Dr. Knopp presented the study in which blinded readers compared images from current photomultiplier tubes to images scanned on the Vereos 64 TF scanners by Philips Healthcare, which replace the tubes with a solid-state digital photon counting chip. Comparing the two types of scanners in this Phase 1 study, the blinded readers reported higher confidence in lesion detectability and better delineation of lesions on scans of the same 30 patients with various malignant tumors.
"This is not your father's PET," said Martin Pomper, M.D., whose talk at the session focused on next-generation tracers.
Also, confidence of lesion detectability was rated significantly higher on the digital PET when evaluating lesions of less than 15 mm, Dr. Knopp said.
"This research demonstrates that the new generation of PET scanners can be used as a better clinical tool or biomarker, especially for today's targeted therapeutics," Dr. Knopp said. "The images look crisper and more precise and provide a truer metabolic coefficient ratio."
Increased Precision, Lower Dose
The latest scanners have a number of advancements over multiplier tubes, Dr.
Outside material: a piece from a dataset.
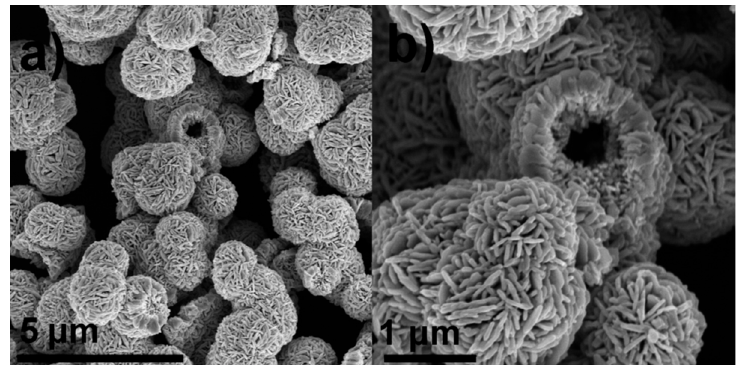
Figure 5. SEM image of WO 3 hollow microspheres when the resolution is: ( a ) 5 µ m and ( b ) 1 µ m [50].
Knopp said. First, the scanner has a direct 1-to-1 ratio with the crystal, which is a 50-fold increase over photomultiplier technology. Second, the temporal resolution of the new scanner has improved from 500 picoseconds down to 325 picoseconds. Finally, the imaging is digital from beginning to end, dramatically improving image reconstruction.
"We can get very high resolution reconstruction without any compromise in quality," Dr. Knopp said, adding that slice thickness can go to as thin as 1-2 mm vs. the current 3-4 mm slice thickness.
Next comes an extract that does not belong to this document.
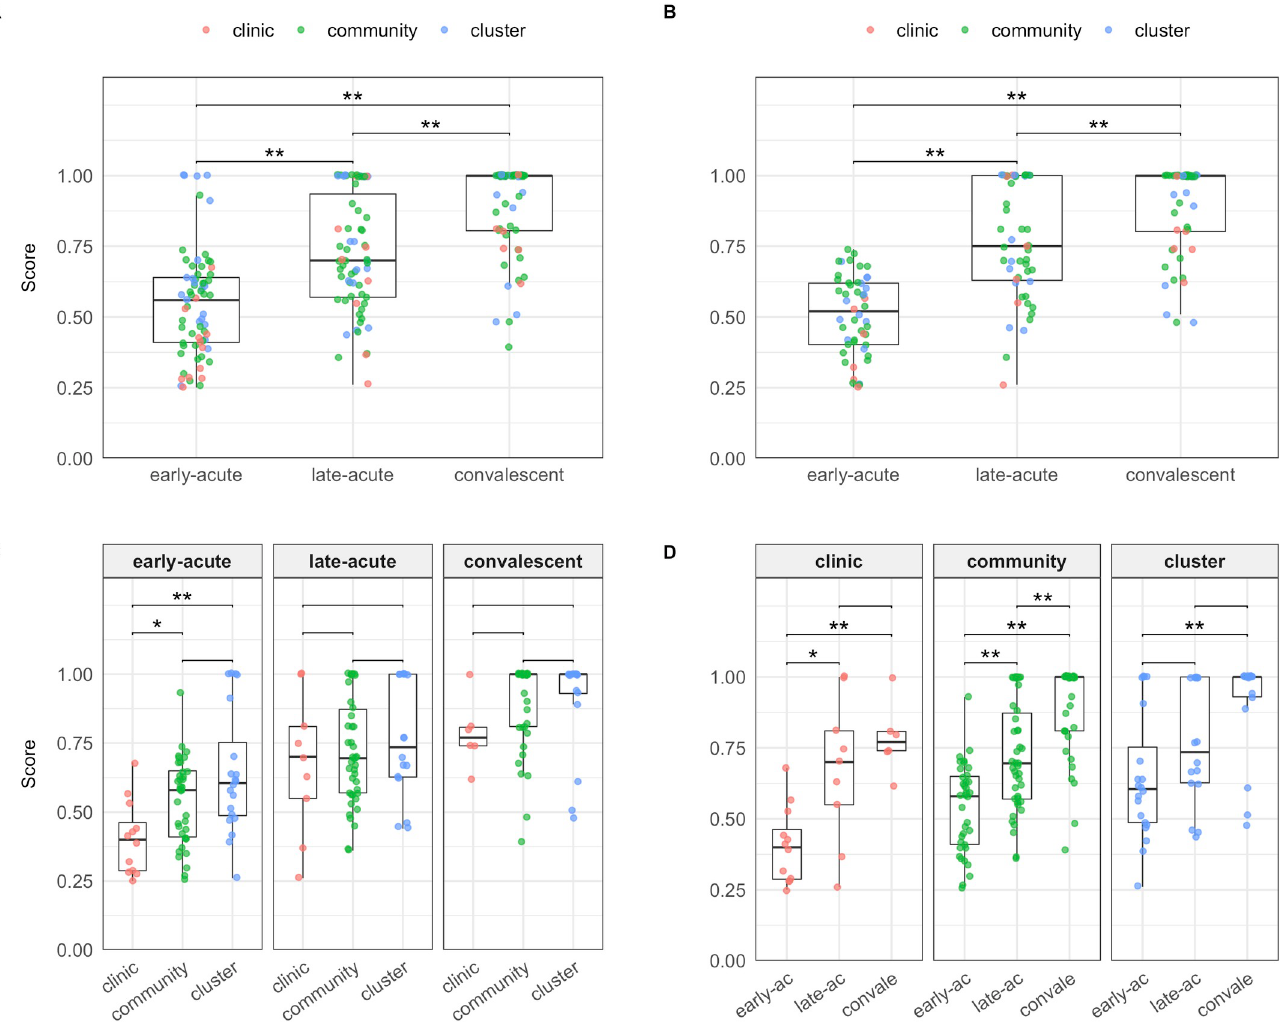
Fig 2. HRQoL score by illness phase Box and whisker plots demonstrate the distribution of HRQoL scores in each illness phase, dark horizontal line = median, upper limit of box = 75 th percentile, lower limit box = 25 th percentile, upper whisker extends to the largest value < = 1.5 multiplied x IQR, lower whisker extends to the smallest value > = 1.5 x IQR. Red dots represent individual scores. They are partially transparent and therefore appear darker where multiple points overlay each other. A : Un-paired analysis of all participants regardless of recruitment mode or the number of surveys completed, � Wilcoxon: P < 0 . 05 , �� Wilcoxon: P < 0 . 01 . B : Paired analysis of only participants who completed a single survey in each illness phase regardless of recruitment � Wilcoxon: P < 0 . 05 , �� Wilcoxon: P < 0 . 01 . C: Un-paired analysis comparing recruitment modes within each illness phase � Wilcoxon: P < 0 . 05 , �� Wilcoxon: P < 0 . 01 . D : Un- paired analysis comparing illness phases within each recruitment mode � Wilcoxon: P < 0 . 05 , �� Wilcoxon: P < 0 . 01 . Paired versions of C & D can be seen in S6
The study also suggested that the new scanners can produce high-quality images using half the dose of current technology. Tracer dose simulations indicate that no impact on quality and detectability was found while reducing the count equivalency from 13 millicurie (mCi) fluoro-2-deoxy-d-glucose (FDG) to 6 mCi, Dr. Knopp said.
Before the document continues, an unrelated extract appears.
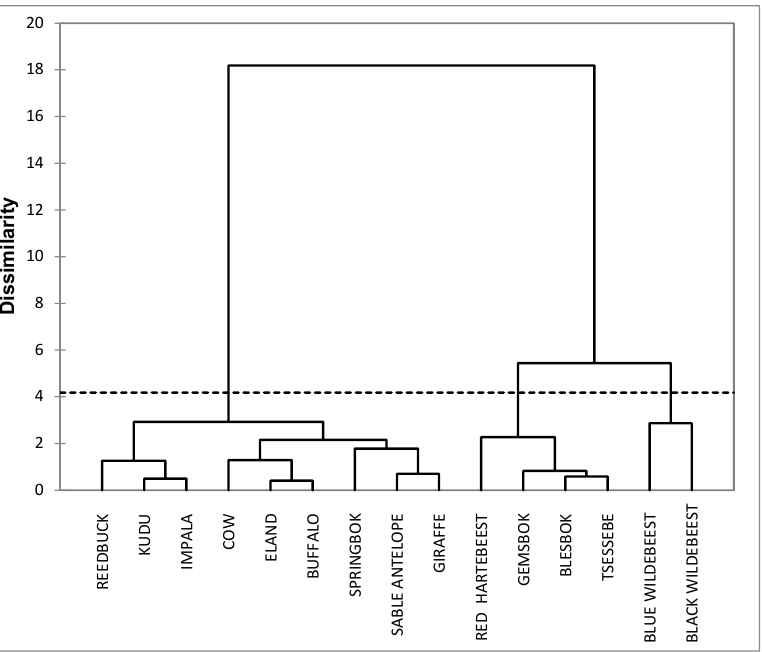
Figure 2. Dendrogram of 15 Ruminantia species with regard to milk content of protein, non-protein nitrogen, lactose, oligosaccharides, fat, and fatty acids.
The increased precision of the new technology will lead to clinical improvements in detecting metabolic activity. "We are surprised that we can now see smaller metabolic activity at a level of clarity and precision that we have not seen before, without a loss of specificity," Dr. Knopp said.
Radiologists testing the new technology as part of the study could detect lesions smaller than 1cm with clarity, which was impressive, Dr. Knopp said. For the study's purposes, however, the researchers selected 1.5 cm as a standard.
Dr. Knopp said the new scanners could have non-oncological uses such as in sports medicine and neuroscience.
"This technology can redefine our clinical work, especially with some of the exciting new tracer doses on the horizon," Knopp said.